§ **TASK TO COMPLETE**
Set out every line of the entries below as a Markdown table with two columns, Row and Line. Number the rows in order and skip any blank lines.
--- Begin MATERIAL PROVIDED ---
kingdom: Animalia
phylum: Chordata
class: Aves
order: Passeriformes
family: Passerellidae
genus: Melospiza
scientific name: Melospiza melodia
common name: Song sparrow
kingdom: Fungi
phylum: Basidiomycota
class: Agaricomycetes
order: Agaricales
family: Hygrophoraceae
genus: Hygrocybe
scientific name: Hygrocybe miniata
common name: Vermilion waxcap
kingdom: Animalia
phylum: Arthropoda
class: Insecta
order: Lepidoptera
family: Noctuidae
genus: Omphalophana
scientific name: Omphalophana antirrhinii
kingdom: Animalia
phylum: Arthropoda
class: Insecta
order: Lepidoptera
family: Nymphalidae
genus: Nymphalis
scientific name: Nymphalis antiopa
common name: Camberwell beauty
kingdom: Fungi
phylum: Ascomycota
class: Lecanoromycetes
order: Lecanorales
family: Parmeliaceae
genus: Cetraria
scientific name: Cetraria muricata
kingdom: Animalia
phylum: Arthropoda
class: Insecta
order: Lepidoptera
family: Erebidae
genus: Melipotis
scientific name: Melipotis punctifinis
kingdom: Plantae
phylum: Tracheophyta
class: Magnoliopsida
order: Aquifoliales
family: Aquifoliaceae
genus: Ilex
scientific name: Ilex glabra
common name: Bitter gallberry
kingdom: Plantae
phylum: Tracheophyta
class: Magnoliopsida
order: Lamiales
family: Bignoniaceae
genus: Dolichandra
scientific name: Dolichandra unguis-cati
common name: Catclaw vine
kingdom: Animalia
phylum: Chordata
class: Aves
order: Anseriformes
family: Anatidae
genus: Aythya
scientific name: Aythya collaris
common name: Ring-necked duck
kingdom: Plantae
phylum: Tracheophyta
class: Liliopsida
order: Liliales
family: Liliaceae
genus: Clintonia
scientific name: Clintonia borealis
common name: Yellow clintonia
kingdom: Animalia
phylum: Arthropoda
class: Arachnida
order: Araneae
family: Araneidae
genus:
--- End MATERIAL PROVIDED ---
§ **OUTPUT FOR THIS EXERCISE**
| Row | Line |
|---|---|
| 1 | kingdom: Animalia |
| 2 | phylum: Chordata |
| 3 | class: Aves |
| 4 | order: Passeriformes |
| 5 | family: Passerellidae |
| 6 | genus: Melospiza |
| 7 | scientific name: Melospiza melodia |
| 8 | common name: Song sparrow |
| 9 | kingdom: Fungi |
| 10 | phylum: Basidiomycota |
| 11 | class: Agaricomycetes |
| 12 | order: Agaricales |
| 13 | family: Hygrophoraceae |
| 14 | genus: Hygrocybe |
| 15 | scientific name: Hygrocybe miniata |
| 16 | common name: Vermilion waxcap |
| 17 | kingdom: Animalia |
| 18 | phylum: Arthropoda |
| 19 | class: Insecta |
| 20 | order: Lepidoptera |
| 21 | family: Noctuidae |
| 22 | genus: Omphalophana |
| 23 | scientific name: Omphalophana antirrhinii |
| 24 | kingdom: Animalia |
| 25 | phylum: Arthropoda |
| 26 | class: Insecta |
| 27 | order: Lepidoptera |
| 28 | family: Nymphalidae |
| 29 | genus: Nymphalis |
| 30 | scientific name: Nymphalis antiopa |
| 31 | common name: Camberwell beauty |
| 32 | kingdom: Fungi |
| 33 | phylum: Ascomycota |
| 34 | class: Lecanoromycetes |
| 35 | order: Lecanorales |
| 36 | family: Parmeliaceae |
| 37 | genus: Cetraria |
| 38 | scientific name: Cetraria muricata |
| 39 | kingdom: Animalia |
| 40 | phylum: Arthropoda |
| 41 | class: Insecta |
| 42 | order: Lepidoptera |
| 43 | family: Erebidae |
| 44 | genus: Melipotis |
| 45 | scientific name: Melipotis punctifinis |
| 46 | kingdom: Plantae |
| 47 | phylum: Tracheophyta |
| 48 | class: Magnoliopsida |
| 49 | order: Aquifoliales |
| 50 | family: Aquifoliaceae |
| 51 | genus: Ilex |
| 52 | scientific name: Ilex glabra |
| 53 | common name: Bitter gallberry |
| 54 | kingdom: Plantae |
| 55 | phylum: Tracheophyta |
| 56 | class: Magnoliopsida |
| 57 | order: Lamiales |
| 58 | family: Bignoniaceae |
| 59 | genus: Dolichandra |
| 60 | scientific name: Dolichandra unguis-cati |
| 61 | common name: Catclaw vine |
| 62 | kingdom: Animalia |
| 63 | phylum: Chordata |
| 64 | class: Aves |
| 65 | order: Anseriformes |
| 66 | family: Anatidae |
| 67 | genus: Aythya |
| 68 | scientific name: Aythya collaris |
| 69 | common name: Ring-necked duck |
| 70 | kingdom: Plantae |
| 71 | phylum: Tracheophyta |
| 72 | class: Liliopsida |
| 73 | order: Liliales |
| 74 | family: Liliaceae |
| 75 | genus: Clintonia |
| 76 | scientific name: Clintonia borealis |
| 77 | common name: Yellow clintonia |
| 78 | kingdom: Animalia |
| 79 | phylum: Arthropoda |
| 80 | class: Arachnida |
| 81 | order: Araneae |
| 82 | family: Araneidae |
| 83 | genus: |